Last week I mentioned that I had been speaking to a small Neighborhood group of semi-retired and retired people and hoped that I would have 4 or 5 new mentors for the training I begin for a fourth program next week.

As I write up this blog page, I have just signed on another mentor from that group, making the total from that meeting 7!! Quite awesome. I now have 13 mentors for the training, which meets our target of between 10 and 15 mentors for each program. One mentor I have already trained will be joining this program when we are ready to begin the mentoring journey and I hope one or two other current mentors might participate as well.

Why is this important? Well, thanks to the wonderful lady who works at the Neighborhood centre, I have been able to achieve major inroads into a section of the population that would make GR8 mentors! 47% of that population are evidently retired or semi-retired. And there are possibilities of the Neighborhood Centre being involved in other programs we run as well.

Yet of even more importance is the networking with other organisations and people globally. I have been advised to create something on Face Book and some of the other sites, but I don’t have that sort of time. Instead I affiliate to the Mentor Exchange Listserv (see my links page on my website http://www.yess.co.nz/) and through the sharing of information I have gained some excellent resources. Thanks, Mike and your team!! 🙂 What I am doing is putting into practice what all the research is saying ie, different presentations for different groups.

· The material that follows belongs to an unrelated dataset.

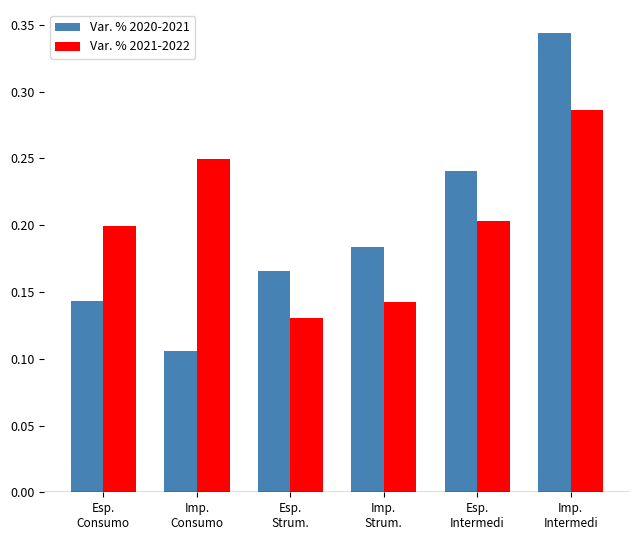

Between Esp.
Consumo and Imp.
Intermedi, which series saw the biggest shift?

Var. % 2020-2021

So for this Neighborhood meeting, I stressed that we wanted their expertise, that young people really value being with them and learning from them, that the group is always meeting as a group at the school, so there is a great opportunity to bond, build community etc. and lots more.

I am not that good at chasing up people about anything, but I am glad that I contacted this person recommended to me by the Principal of the school where we are running the mentoring program. Perseverance pays off.